The Hepatitis-B problem
400m people globally are chronically infected with Hepatitis-B with an estimated 3 million in Europe, 2 million USA and 120-140m in China. Chronic Hepatitis-B is a leading cause of liver cirrhosis and cancer with an overall long-term attributable mortality rate of 25%. Hepatitis-B virus exists as different genotypes; in Europe genotypes A & D, north America A, B, C & D and in Asia (esp. China) B & C predominate. The virus is genetically diverse and highly prone to mutation – one effective therapeutic vaccine for all genotypes would offer significant benefits to healthcare providers.
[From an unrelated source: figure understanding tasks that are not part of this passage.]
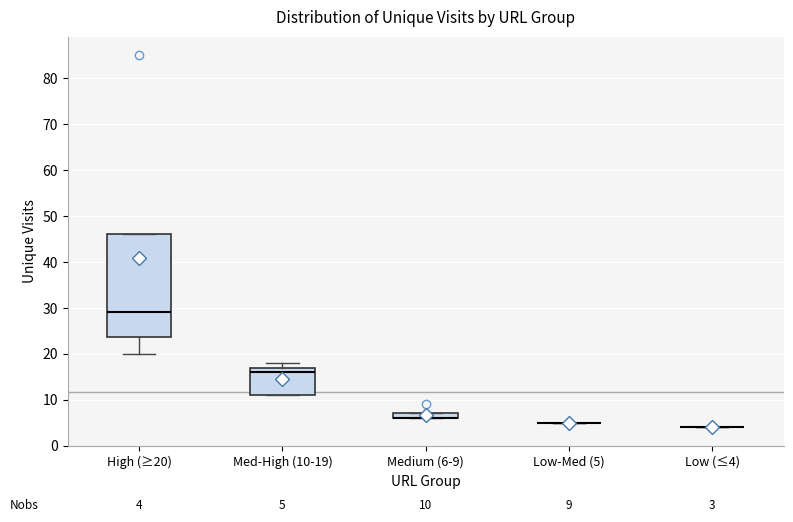

Comparing the boxes themselves (not the whiskers), which one is the tallest?

High (≥20)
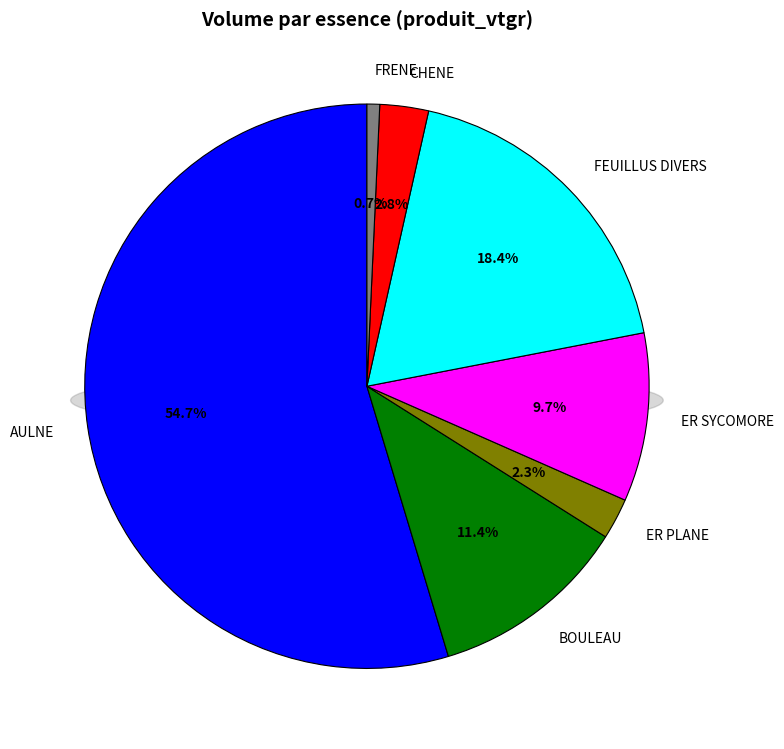

Which slice represents more than half of the pie?

AULNE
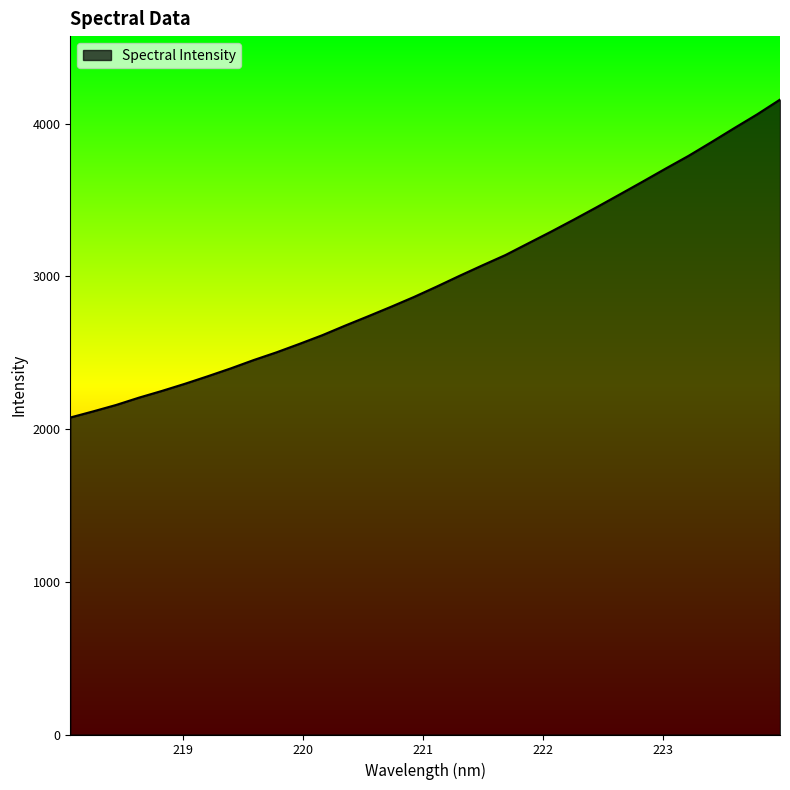

Reading left to right, list all the values displayed in this chart.

2075.9	2116.2	2158.1	2206.2	2250.1	2296.8	2346.2	2397.5	2452.1	2502.8	2558.1	2615.1	2678.1	2739.0	2801.1	2865.3	2933.7	3004.4	3073.0	3140.1	3217.1	3293.8	3373.2	3454.5	3537.6	3621.2	3706.2	3789.5	3879.4	3971.2	4061.3	4157.8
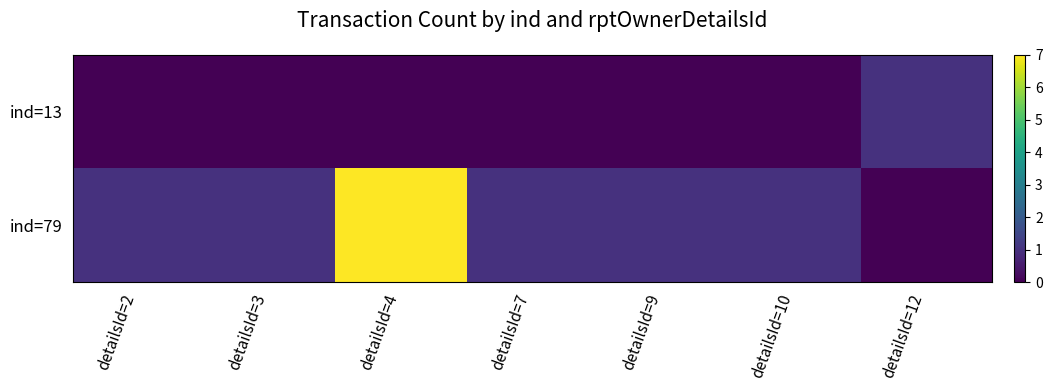

Reading left to right, extract all data points from this chart.

ind=13: detailsId=2=0	detailsId=3=0	detailsId=4=0	detailsId=7=0	detailsId=9=0	detailsId=10=0	detailsId=12=1
ind=79: detailsId=2=1	detailsId=3=1	detailsId=4=7	detailsId=7=1	detailsId=9=1	detailsId=10=1	detailsId=12=0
People meeting treatment criteria (in developed economies) face a poor prospect. Current standard of care (antiviral drugs +/- pegylated interferon-alpha) are expensive and only 30% effective. relapse rates are 50% within 12 months. Viral resistance to anti viral drugs is a major problem undermining therapy (0-70%).The unmet medical need is considered significant – with little hope for treatment improvements on the horizon.
Improving disease protection from Hepatitis-B
The goal of current standard of care treatment is to reduce viral load and permit seroconversion so subjects progress to an inactive state where liver disease progression is halted. Antiviral T-cell immunity is a key driver of this outcome.opinion leaders consider therapeutic vaccination plus standard of care will improve treatment outcomes and reduce reactivation rates by “actively reconstituting disease protective T-cell immune responses”.
Hepsyn B & Oncology
Hepsyn-B™ is a DepoVaccine product that contains eight Densigens which are derived from highly conserved regions of the Hepatitis B virus. The product is intended to provide therapeutic benefit to patients who are chronically infected with Hepatitis B of any of the four major sub-types (A-D).
In addition, ITS has used its bioinformatics discovery engine to design Densigens to a number of tumour associated antigens with the view to generating DepoVaccines exhibiting broad anti-tumour therapeutic activities.